**SELECTED EXCERPT**
= Beginning of Section =

Obama not only lifts restrictions on Iran’s traffic in ballistic missiles and conventional weapons (which were also not supposed to be part of the negotiations) but also looks the other way while Russia sells the mullahs hundreds of sophisticated surface-to-air missiles — missiles that will be used against American forces when, inevitably, a future president decides to deal differently with our enemies.

Obama’s deal, rationalized as necessary to delay (but no longer to forbid) Iran’s nuclearization, obliges the United States to protect Iranian nuclear facilities from sabotage — i.e., the deal makes America the scourge of erstwhile allies like Israel, with which we have colluded in impeding our actual enemy’s nuclear progress.

Yet, however shocking they may be, these acknowledged concessions do not fully convey the depth of the president’s betrayal. After a few days of misdirection, administration officials now admit that there are “side deals” that the administration has not revealed to Congress and does not intend to make public. So far, we know of two “side deals” — who knows how many more there may actually be? As the Center for Security Policy’s Fred Fleitz writes in National Review, they involve (a) a full accounting of Iran’s prior nuclear activities (many of which are believed to have been in blatant violation of international law) and (b) access to the Parchin military base, where Iran has conducted explosive testing related to nuclear missiles.

Apropos of these subjects, recall that the administration repeatedly promised there would be no deal, that the president would walk away from the table, unless Iran agreed to a rigorous inspection regiment. Such a regiment minimally requires: (a) complete disclosure of the “possible military dimensions” of Iran’s past nuclear work, in order to establish a baseline for evaluating future conduct, and (b) the ability to conduct credible snap inspections of nuclear facilities.

Despite the administration’s chest-beating about these “red lines,” the Iranians remained alternatively coy and intransigent: When not lying about what cards they were willing to show, the mullahs insisted that Americans would not be permitted to snoop around their country and interfere in their military affairs. Someone had to cave in, and — you could set your watch on it — that someone is Obama (if, that is, you are one of those who believed he was being honest in the first place). Thus the problem: how to cover up this decisive surrender within the surrender?

So, in his signature “if you like your health-care plan, you can keep your health-care plan” style, the president has come up with a fraudulent scheme: use the IAEA (the International Atomic Energy Agency) as a smokescreen. His administration now cynically claims that these critical agreement components — the rationale for lifting American sanctions on and making American commitments to the “Death to America” regime — actually have nothing to do with America . . . they are strictly between Tehran and the IAEA. Translation: Blame the IAEA, not Obama, for the abandonment of Obama’s core commitments.

And there's Jackie Mason:
"Mason put his comic chops to use in analyzing the inspection of Iran's nuclear facilities as it is laid out in the deal. “Instant” inspections will only take place 24 days after requested, giving time – he charged – to clean up the site to be inspected.

"First Obama said we can inspect them any time, any place, whenever we please. Now it turns out ‘whenever we please’ except when they don’t allow it. If they don’t want it it’s up to them. So then we have to wait 28 days [sic] to inspect, as if to say for the 28 days we can trust them completely, because they’ll do nothing. They’ll just hold the bomb in front of us waiting for us to come so they can show it to us. That’s how stupid this negotiation is to us," he said.

"Do you know that in the restaurants of New York, they have an inspection system. You can surprise any restaurant without notice that you can walk in and inspect them… So we are protected in this city from a bad tuna fish. We’re not protected from a bomb but we’re protected from a bad quality of a tuna fish," Mason joked."

= End of Section =

**TASK SET**
- 1) In the commentary on the Iran nuclear deal, why must an inspection regime include complete disclosure of the "possible military dimensions" of Iran's past nuclear work? Answer in one to three sentences.
- 2) Translate this sentence from the commentary on the Iran nuclear deal into Spanish: "Yet, however shocking they may be, these acknowledged concessions do not fully convey the depth of the president's betrayal."

**DATA FOR ANALYSIS**
= Beginning of Section =

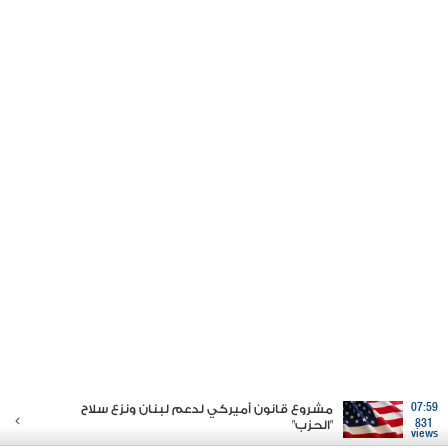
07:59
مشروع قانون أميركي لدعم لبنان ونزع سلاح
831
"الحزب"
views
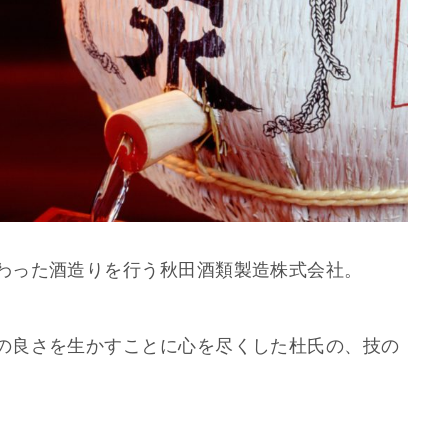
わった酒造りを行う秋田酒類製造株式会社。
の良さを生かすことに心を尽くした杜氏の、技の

= End of Section =
= Beginning of Section =

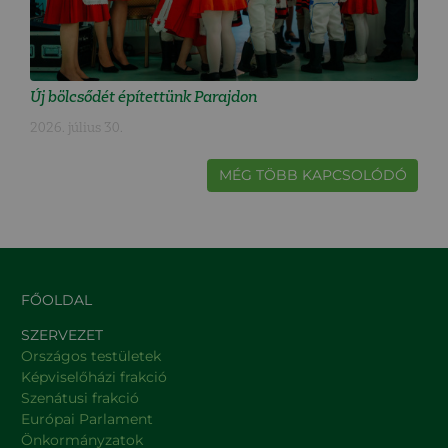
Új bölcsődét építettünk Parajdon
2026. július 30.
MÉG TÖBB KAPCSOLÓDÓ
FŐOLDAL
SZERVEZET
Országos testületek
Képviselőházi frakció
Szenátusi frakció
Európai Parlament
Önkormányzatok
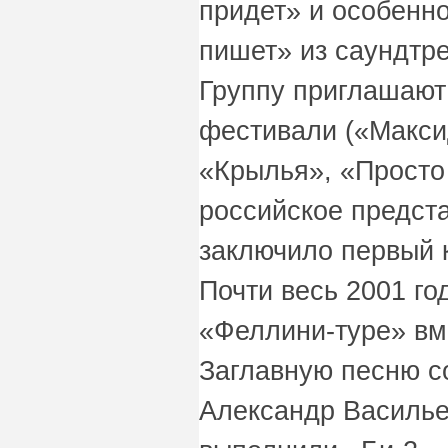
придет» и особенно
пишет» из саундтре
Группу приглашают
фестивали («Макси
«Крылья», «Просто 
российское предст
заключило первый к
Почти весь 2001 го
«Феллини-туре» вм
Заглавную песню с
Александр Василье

= End of Section =

**RESULTS BY TASK**
- 1) Complete disclosure is needed to establish a baseline for evaluating Iran's future conduct.

- 2) Sin embargo, por impactantes que sean, estas concesiones reconocidas no transmiten plenamente la profundidad de la traición del presidente.